Alethea shrugged. "It is not an action that our Lady would punish. Rather it is one that she would pity."

"I do not want pity."

"Good. Eyes front, then."


It is the mistake of many of the broken-hearted to look for faces that they knew where they were not.


IX

"Thou would make an excellent huntress," Zoë promised. If only thou weren't so damn stubborn.

"I am excellent at what I do now," Thalia Grace snarled back. "Ah man, are your friends telling the kid about this circus you run? Ah, Zoë... Please tell me that you're leaving the kid alone, she hasn't even hit double digits for-"

"I believe that the little daughter of Athena is with that boy," Zoë said. "Luke."

There was an automatic and undeniable lease in the girl's shoulders when Zoë said the boy's name. It made Zoë cringe.

"Thou believe in Luke."

"Enough to expect him to keep a kid safe and hydrated while I screw around with people not worth my time," Thalia said. "Yeah."

"We both know that it is more than that," Zoë said shaking her head.

"Leave me alone," Thalia muttered.

"Thy heart is thou's worst enemy. Thy dream will be thou's worst nightmare."

"Was it the 'leave me' or the 'alone' part that you didn't understand? I'm not even the one speaking Shakespearean, here!"

"He is a boy."

"I've noticed."

"Thou doesn't understand."

"No, and apparently you don't either," Thalia said angrily. She pushed Zoë square in the shoulders and a spark flew from her fingers across Zoë's body. "Leave. Me. Alone."


It is often the mistake of the burnt to try and keep others away from the fire.


X

Atlas swatted aside her arrows and kept charging the foolish boy, who was perhaps brave amid all the foolishness (not that Zoë could tell right now she was too busy cursing him for charging a Titan). Atlas' javelin caught Perseus in the chest and sent him flying back to where the sky would have touched the earth if it had not been for Lady Artemis.

Zoë had no choice. She charged the Titan herself to keep him busy.

"Ah, yes," Atlas said resorting to a tongue more archaic than Ancient Greek. "My favourite little traitor."

Zoë's arrows landed in his shoulders. "Thy only, I believe."

"Even for a hunter you sound like a prude, it's because of the way you talk."

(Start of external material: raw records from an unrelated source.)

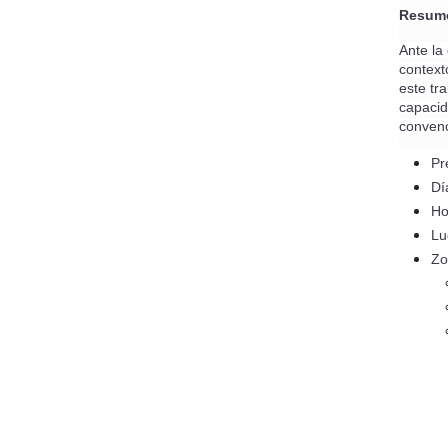
Resum
Ante la
context
este tr
capacid
convenc
Pr
Dí
Ho
Lu
Zo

Zoë switched languages herself.

"It makes me wonder," Atlas said throwing his javelin. Zoë rolled out of its way. "Where did I go wrong?"

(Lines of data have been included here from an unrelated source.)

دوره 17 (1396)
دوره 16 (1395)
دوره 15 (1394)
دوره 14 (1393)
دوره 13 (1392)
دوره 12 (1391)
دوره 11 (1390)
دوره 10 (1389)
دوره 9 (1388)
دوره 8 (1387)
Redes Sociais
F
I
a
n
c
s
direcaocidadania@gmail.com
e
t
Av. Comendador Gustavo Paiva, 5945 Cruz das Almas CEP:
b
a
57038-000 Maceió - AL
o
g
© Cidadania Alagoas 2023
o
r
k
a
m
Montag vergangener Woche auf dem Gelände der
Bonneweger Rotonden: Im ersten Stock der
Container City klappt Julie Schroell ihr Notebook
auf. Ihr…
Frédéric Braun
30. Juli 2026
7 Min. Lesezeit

"Pardon me Father, what was that? I was a bit busy ducking such a poorly thrown weapon," Zoë said.

"Where did I go so awfully wrong with you? Your sisters- all lovely girls. You… Well, 'prude' is at the bottom of the list..."

Zoë's brain filtered through its memories quickly.

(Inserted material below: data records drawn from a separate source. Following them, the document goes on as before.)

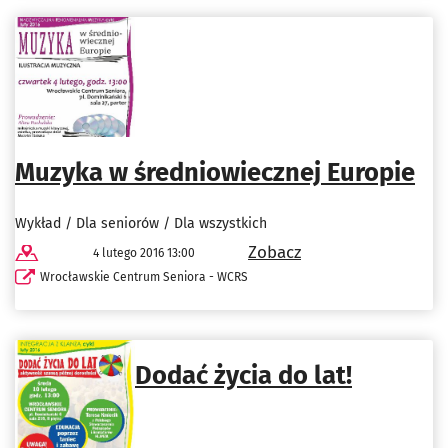
Muzyka w średniowiecznej Europie
Wykład / Dla seniorów / Dla wszystkich
Zobacz
4 lutego 2016 13:00
Wrocławskie Centrum Seniora - WCRS
Dodać życia do lat!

It was a fair question. What had gone wrong? Why hadn't Zoë ended up gardening for eternity- holding bird seeds in the palm of her hand and fussing about how the lack of rain was affecting her shrubs until the day that the earth was no more? Why hadn't Zoë been placid and flat as a bad soda, why was she filled with urges to fight and defend and stand tall like she was now- instead of spying at events from a distance like the Hesperides were doing now? What had changed her? Ruined her?

The childhood she'd spent getting her milestones interrupted by war plans?

Her horrible minglings with Heracles?

Any other of her myriad of mistakes?

No.

Actually, no.

Nothing had ruined her. Zoë was the best of the bunch when it came to Atlas' daughters. She wasn't waiting out the action in the room next door. She didn't kiss the boots of Titans and dictators. She was interesting, she made friends, and she had changed the world.

"Father dearest," Zoë said, her voice soft as velvet but strong as an ox. "I think that the real question here is; what did you do right with me?"


It is the mistake of truly great people to underestimate themselves.